People think being a fan fiction writer is easy. You think up a scenario with your “favorite” person and write about it. Or they think it’s all dirty Skinamax-type stories with no real substance. Or, you know, the author puts themselves in the story to live out a fantasy.
It’s not all like that.
As someone who has written fan fiction of various fandoms for the past 16 years, it’s not as easy as people make it out to be.
Sometimes the words flow out like the air in a balloon. Sometimes you can have a writing kick where you write half a novel (story) in a day’s time. Sometimes you can write a chapter every day for a week. Sometimes that can lead into a month or a writing kick of nine months. (Note: All of this writing time is in free time and not when you’re at work at your full time job or at school if you are in school).
And people think it’s easy to just knock out a fictional story.
And it’s not.
You have to plot the storyline. You have to build your characters, especially if the “real life person” in the story (aka, a Backstreet Boy) is an alternate version of said person. You have to build other characters and give them a backstory and a life.

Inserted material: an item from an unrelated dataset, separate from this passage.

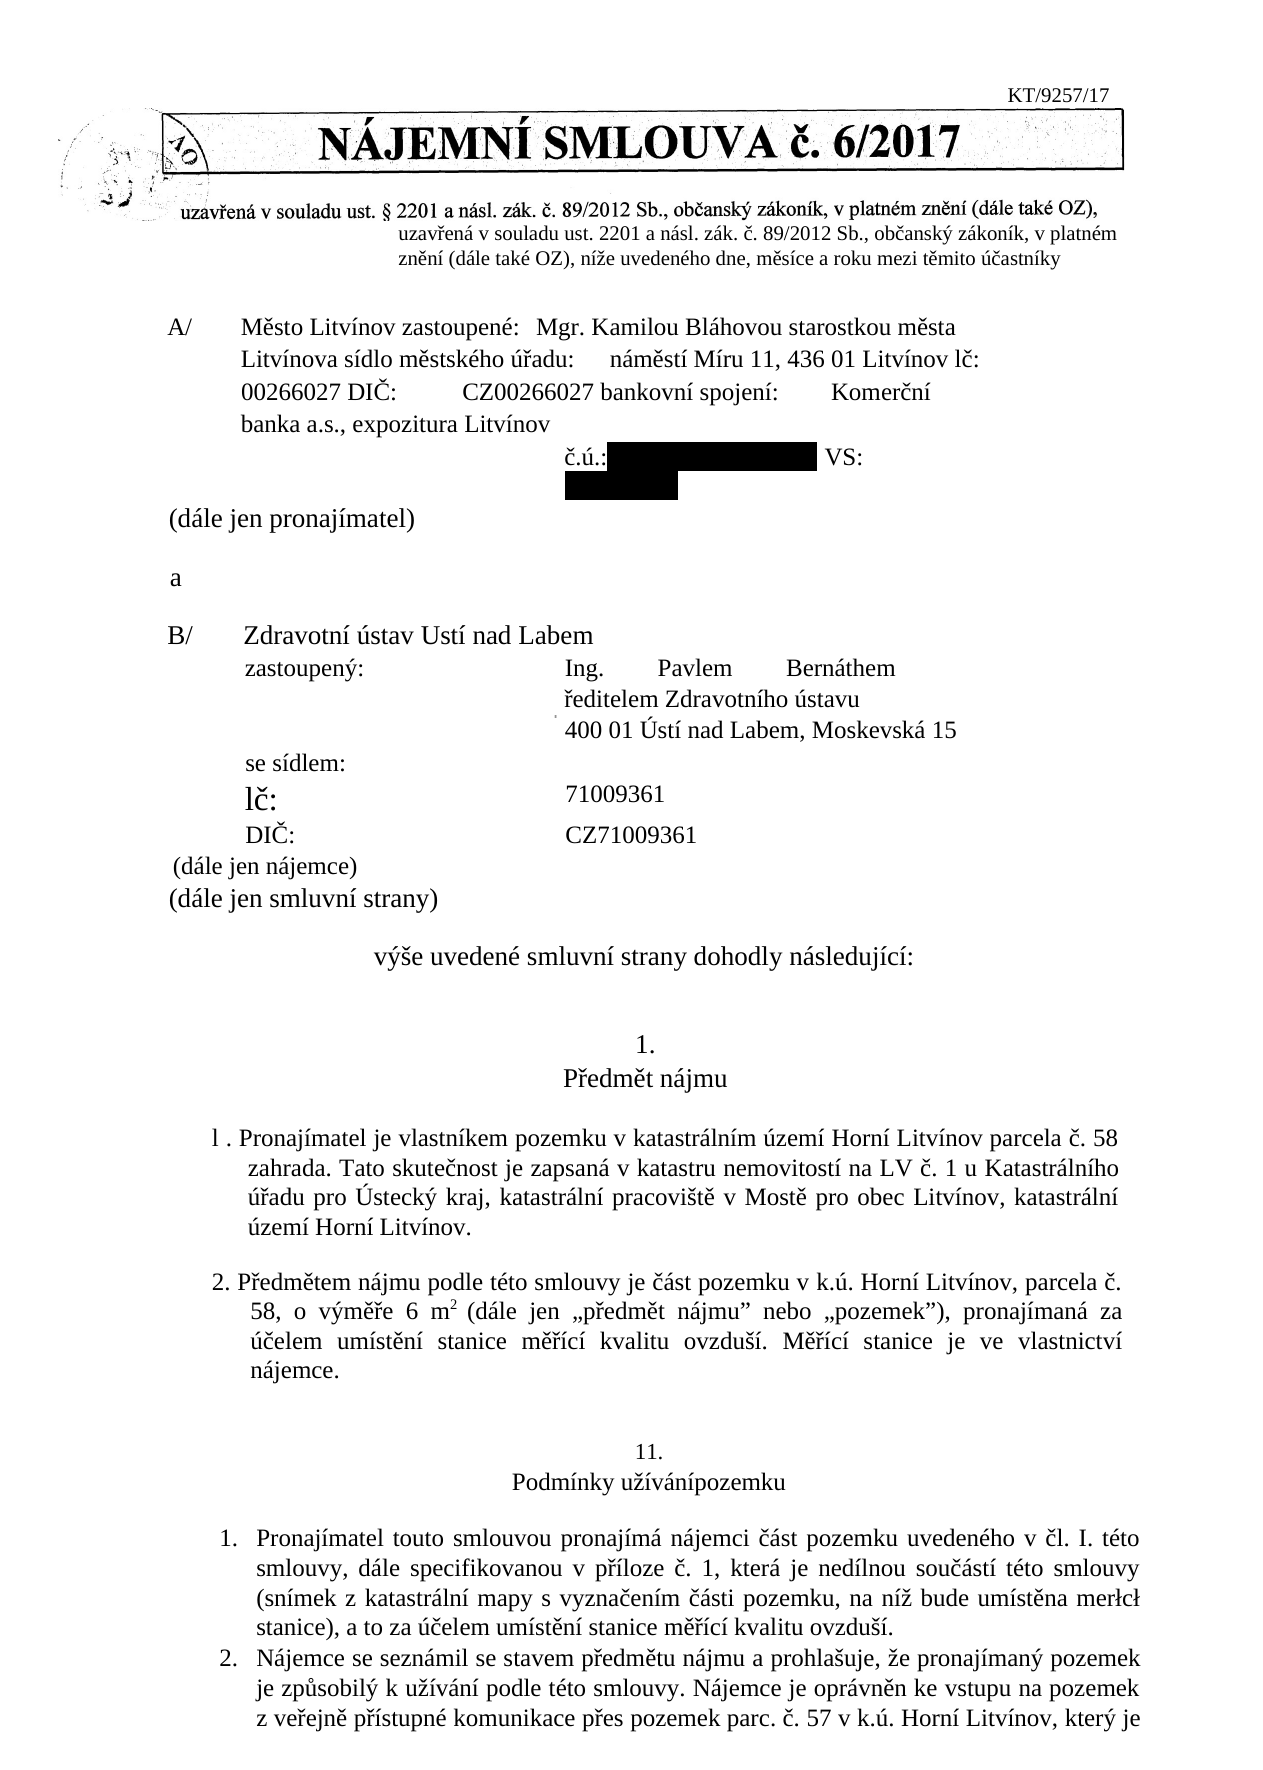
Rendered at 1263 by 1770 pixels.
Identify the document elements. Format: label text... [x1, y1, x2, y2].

There’s so much more you have to think about.
Then you have to find the time to write it. And that’s not easy, especially if you live a full life and a lot of fan fiction writers do.
They work a 40-plus a week job or side jobs on top of that. They go to school and have all of the projects a college student does outside of class. They have a husband/wife and kids that need undivided attention.
And finding time to write is hard when it’s like that. Especially when you get a chance to sit down and write, you have writer’s block.
Writer’s block sucks. You want the words to come out and you just can’t. They don’t come out. Or as Nick Carter sings in “I Need You Tonight,” “sometimes the words come out so wrong, oh yes they do.”
And what’s worse than writer’s block? Having writer’s block and still coming up with story ideas. You jot them down in a notepad, a notebook or in your notes app on your iPhone or iPad. And you hope to get to write on that soon.
The list gets longer and you don’t get to write. And your website becomes bare because not only are you having real life situations taking your attention away from writing, your friends and co-writers are having the same situation.
And the simple fact is, you’re happier working on another project, but you’re sad because you’re not writing stories and making stories with your favorite people come to life… at least on the computer screen.
Some people understand it, but some people don’t and you don’t want to upset readers who enjoy your work and want the next chapter like most people want the next episode of “Scandal” or “The Walking Dead.”
Everybody has to move on at some point. Fan fiction writers come and go in waves. But when is the right time to actually “go”? Do you just stop writing a story and drift away into another direction?
For me, fan fiction has been a part of my life for almost half of my life. I met my best friends because of fan fiction. Fan fiction lead me to find what I love doing as a career. And it brings you closer to other fans and sometimes and in weird ways, closer to the boys. When Nick says the name of your site, it’s flattering. It’s what most people know you for and if you don’t do it, you wonder if people will stop caring?
As you know with a lot of recent hit books, they started out as fan fiction and somewhere, someday, maybe that can happen with us, too. Maybe one day you’ll see one of our books on the shelf.
Then again, I may never write another word of fiction.
Every writer comes to a crossroads. I’m kind of in the middle of mine and I’m stuck. There’s four different roads and I don’t know which one to take.
Maybe one day soon, I’ll find the right path.